Jealousy Inventory

Questions to help escape the jealousy maze

I compiled this list for anyone who struggles with jealousy and wants to better manage their feelings. Reading questions and thinking about possible answers is the first step to take. In our sessions and workshops, expect reflecting on these questions in depth, as well as some practical solutions.

It is possible to have many different answers to these questions and we will find ones that make sense and are beneficial for you specifically, whether you want to stay monogamous or open up.

The key takeaway from this exercise is the awareness of which specific changes make sense and are possible in your own unique case – and how to do it. 

The tools you’re about to learn are based in willingness to grow as a person, self-regulation and achieving emotional maturity by employing current neuroscience and attachment theory. That said, you don’t need to dive into an in-depth analysis of all questions; often, focused work on your self-esteem or fear of missing out is the only thing you need in order to be happy.

  • What messages about jealousy did you pick up while growing-up? Are they really true?
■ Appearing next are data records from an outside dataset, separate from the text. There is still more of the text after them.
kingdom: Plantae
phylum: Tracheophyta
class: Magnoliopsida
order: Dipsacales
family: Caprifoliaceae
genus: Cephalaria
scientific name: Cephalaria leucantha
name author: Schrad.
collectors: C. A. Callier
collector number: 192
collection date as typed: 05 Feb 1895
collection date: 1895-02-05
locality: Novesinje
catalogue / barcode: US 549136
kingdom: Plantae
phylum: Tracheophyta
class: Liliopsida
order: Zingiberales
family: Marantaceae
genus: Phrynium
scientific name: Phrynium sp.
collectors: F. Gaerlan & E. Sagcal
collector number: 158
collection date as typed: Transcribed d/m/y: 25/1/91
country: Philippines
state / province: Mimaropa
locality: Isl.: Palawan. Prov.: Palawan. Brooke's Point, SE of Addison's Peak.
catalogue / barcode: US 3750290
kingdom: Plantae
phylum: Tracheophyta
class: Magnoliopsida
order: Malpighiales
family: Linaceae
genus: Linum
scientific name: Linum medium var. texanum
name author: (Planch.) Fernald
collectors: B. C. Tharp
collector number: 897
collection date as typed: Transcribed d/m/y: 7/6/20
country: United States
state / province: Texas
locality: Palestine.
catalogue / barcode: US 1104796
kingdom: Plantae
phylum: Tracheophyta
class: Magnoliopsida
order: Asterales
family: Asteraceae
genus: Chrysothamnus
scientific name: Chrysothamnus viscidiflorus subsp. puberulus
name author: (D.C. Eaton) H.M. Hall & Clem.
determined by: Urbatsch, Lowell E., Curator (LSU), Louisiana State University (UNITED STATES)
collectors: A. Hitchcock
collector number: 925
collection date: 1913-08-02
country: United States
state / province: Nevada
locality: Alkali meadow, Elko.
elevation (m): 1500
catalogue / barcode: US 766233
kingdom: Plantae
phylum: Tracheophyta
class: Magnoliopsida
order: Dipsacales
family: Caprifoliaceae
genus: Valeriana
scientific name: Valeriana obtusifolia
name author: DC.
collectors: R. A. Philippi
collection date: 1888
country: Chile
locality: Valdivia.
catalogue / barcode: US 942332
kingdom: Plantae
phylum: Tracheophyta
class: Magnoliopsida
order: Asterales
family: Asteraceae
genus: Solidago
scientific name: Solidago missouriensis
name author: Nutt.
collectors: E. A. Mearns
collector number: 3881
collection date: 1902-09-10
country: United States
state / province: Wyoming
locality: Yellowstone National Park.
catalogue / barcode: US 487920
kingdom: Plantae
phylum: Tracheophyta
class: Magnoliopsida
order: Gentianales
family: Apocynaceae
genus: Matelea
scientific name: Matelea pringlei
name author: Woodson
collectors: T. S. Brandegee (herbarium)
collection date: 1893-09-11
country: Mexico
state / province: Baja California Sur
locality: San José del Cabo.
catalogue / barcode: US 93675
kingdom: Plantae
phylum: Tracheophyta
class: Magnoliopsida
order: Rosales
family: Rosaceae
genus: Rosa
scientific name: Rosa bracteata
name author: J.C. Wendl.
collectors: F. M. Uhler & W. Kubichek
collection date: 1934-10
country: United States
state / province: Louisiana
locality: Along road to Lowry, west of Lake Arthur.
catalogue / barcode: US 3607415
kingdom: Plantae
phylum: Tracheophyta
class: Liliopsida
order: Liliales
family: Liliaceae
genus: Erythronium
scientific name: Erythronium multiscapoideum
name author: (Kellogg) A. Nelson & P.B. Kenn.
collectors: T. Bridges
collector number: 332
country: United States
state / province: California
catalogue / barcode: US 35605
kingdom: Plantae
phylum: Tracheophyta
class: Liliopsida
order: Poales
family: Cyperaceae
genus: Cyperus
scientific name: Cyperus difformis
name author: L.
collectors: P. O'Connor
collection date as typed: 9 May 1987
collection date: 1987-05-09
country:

  • Do different cultures have different attitudes?

  • Is there a positive side of jealousy?

  • Is there a healthy level of jealousy?

  • Do you actually just feel emotions or do you reflect on your thoughts as well and question your beliefs about yourself, your partner and your rival?

  • Have you ever been overly emotional about something different and how did that change over time? Can you apply this natural process of developing emotional maturity to your jealousy?

  • Do you know how to calm down?

  • How much of your daily mental energy is used to think about jealousy?

  • Is your fear of abandonment related to your self esteem issues or to the characteristics of your partner?

  • Did you chose someone who’s monogamous or did you hope that they would become monogamous over time? Is that really possible and at what cost?

  • How emotionally mature are you and your partner in general? Do you make an effort to have a harmonious relationship?

  • Do you wish only your partner would change without you making any effort or the opposite is the case?

  • Is your partner giving you the best of himself/herself and is that enough for you? (best in terms of an effort, not the actual outcome you might want)

  • Who do you find responsible for your jealous feelings – you or your partner?

  • Who owes what to whom and why?

  • What do you do to create trust in your relationship?

  • Are there any feelings or questionings about your own sexual orientation involved when thinking of the rival?

  • Are you the one who falls in love with others easily and you’re projecting that into your partner?

  • If you give up control as preferred way of keeping partner close, what other skills that actually work do you have to develop?

Additional questions for people who think of opening up their relationship:

  • What is the level of trust in your current relationship?

  • Is your partner hoping you will agree to open-up the relationship and does that make sense if you never wanted this before?

  • What are your past experiences with jealousy? Are they coloring the view of what’s going on in this new circumstances?

  • If your partner doesn’t want to hurt you intentionally by experiencing something with others, why does it hurt so much nonetheless?

  • Why exactly can’t you be happy if your partner is happy with someone else while he or she takes really good care of you when together with you?

  • What role does fear of missing out play in your feelings?

After you reflected on these question for a few days, try this exercise:

When you think about your future self which is without strong jealousy feelings, what do you see? What kind of person is that and what do they feel?

Do this in a form of a 10 minute long visualization.

Who do you really want to be?

Think often about this – the more clear visual picture you have, the better. Be careful to do this from  a place of compassion towards yourself and not just as another voice of your inner critic.